STATED GOAL: Copy out every one of the lines below word for word, omitting the pictures from your answer.

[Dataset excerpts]
>>>>
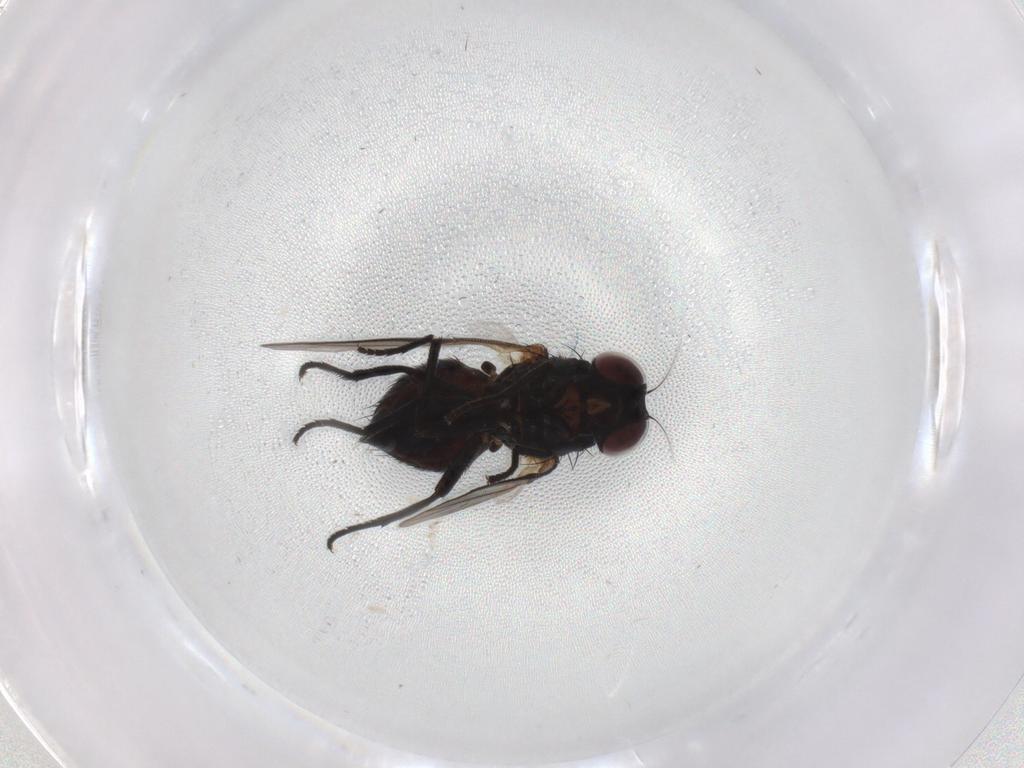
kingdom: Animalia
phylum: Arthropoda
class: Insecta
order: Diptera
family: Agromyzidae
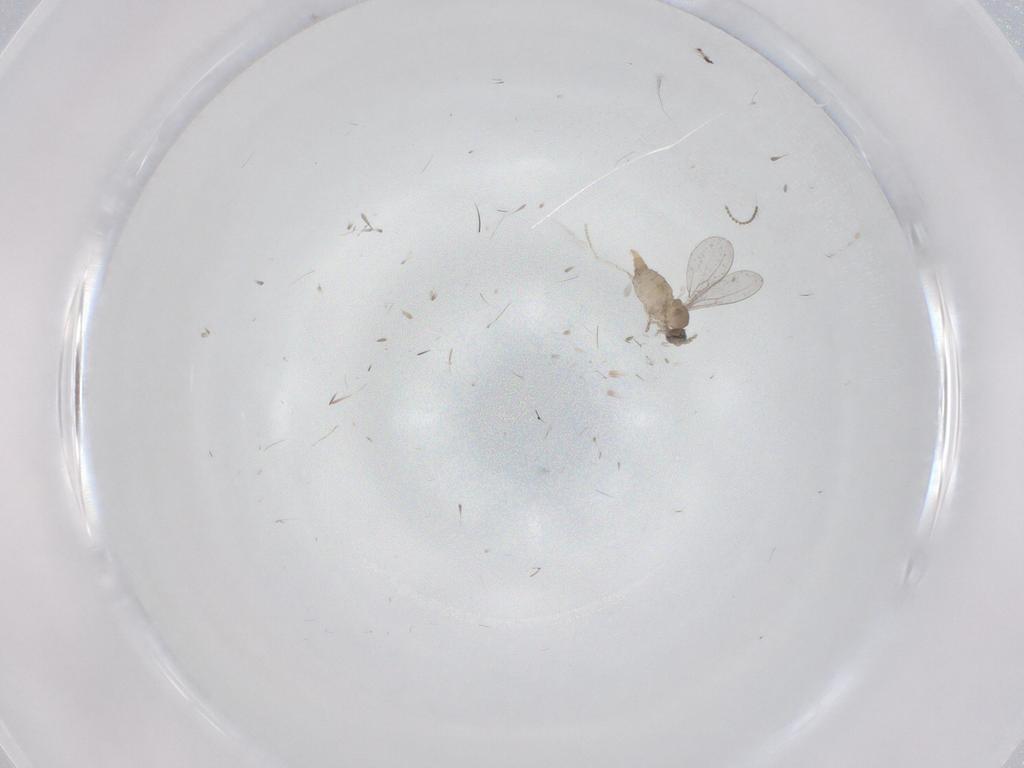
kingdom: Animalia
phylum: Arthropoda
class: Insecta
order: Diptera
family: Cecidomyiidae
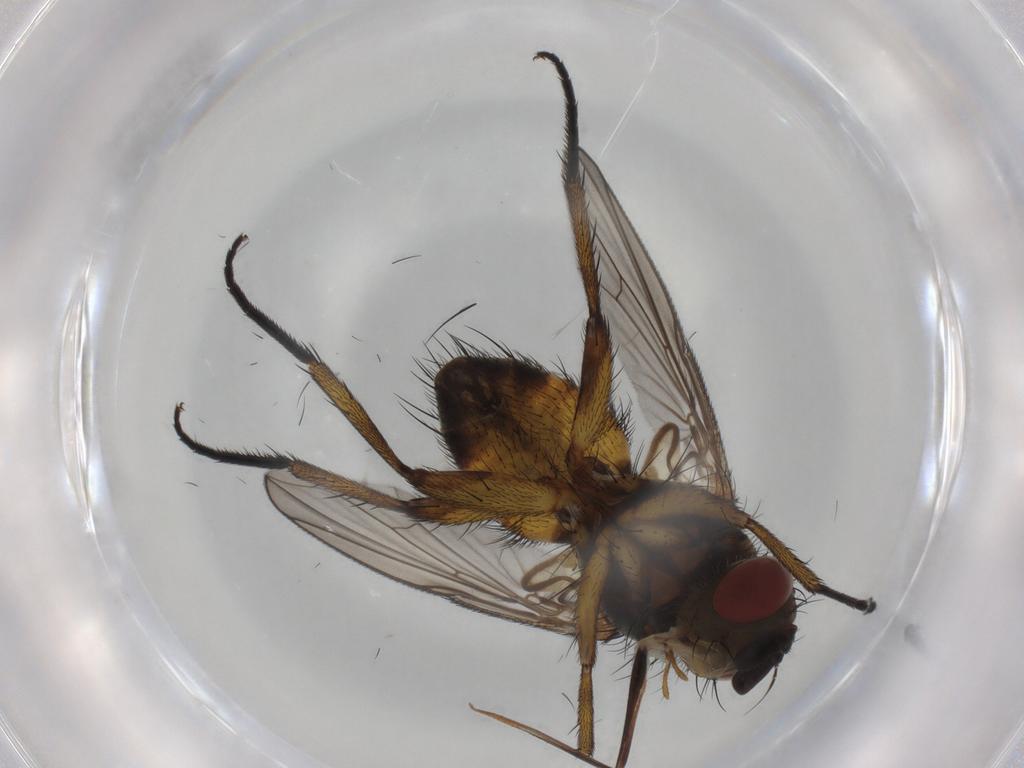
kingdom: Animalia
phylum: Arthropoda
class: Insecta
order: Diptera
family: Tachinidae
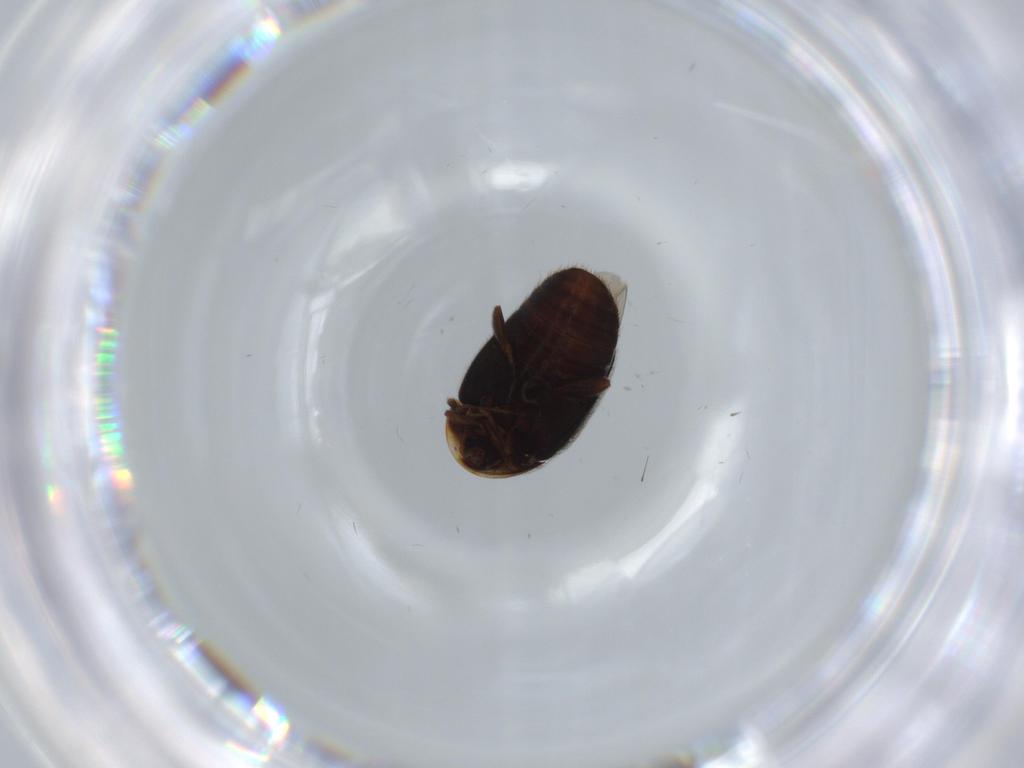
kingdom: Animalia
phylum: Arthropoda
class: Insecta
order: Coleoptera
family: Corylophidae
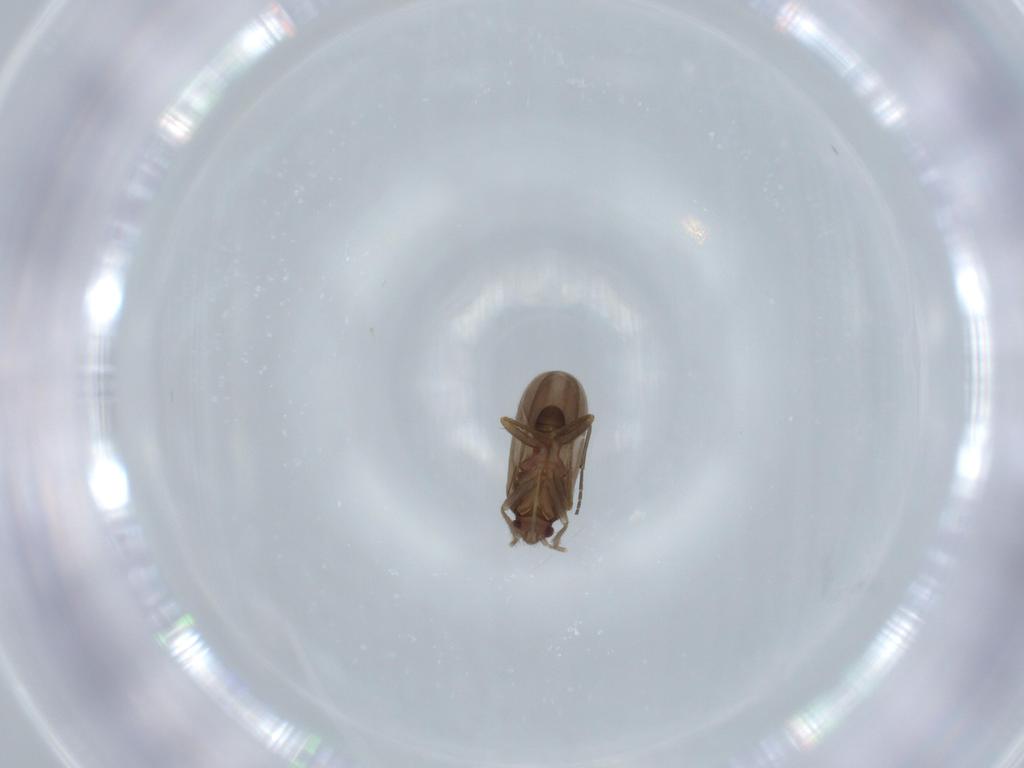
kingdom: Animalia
<<<<
THE RESPONSE:
kingdom: Animalia
phylum: Arthropoda
class: Insecta
order: Diptera
family: Agromyzidae
kingdom: Animalia
phylum: Arthropoda
class: Insecta
order: Diptera
family: Cecidomyiidae
kingdom: Animalia
phylum: Arthropoda
class: Insecta
order: Diptera
family: Tachinidae
kingdom: Animalia
phylum: Arthropoda
class: Insecta
order: Coleoptera
family: Corylophidae
kingdom: Animalia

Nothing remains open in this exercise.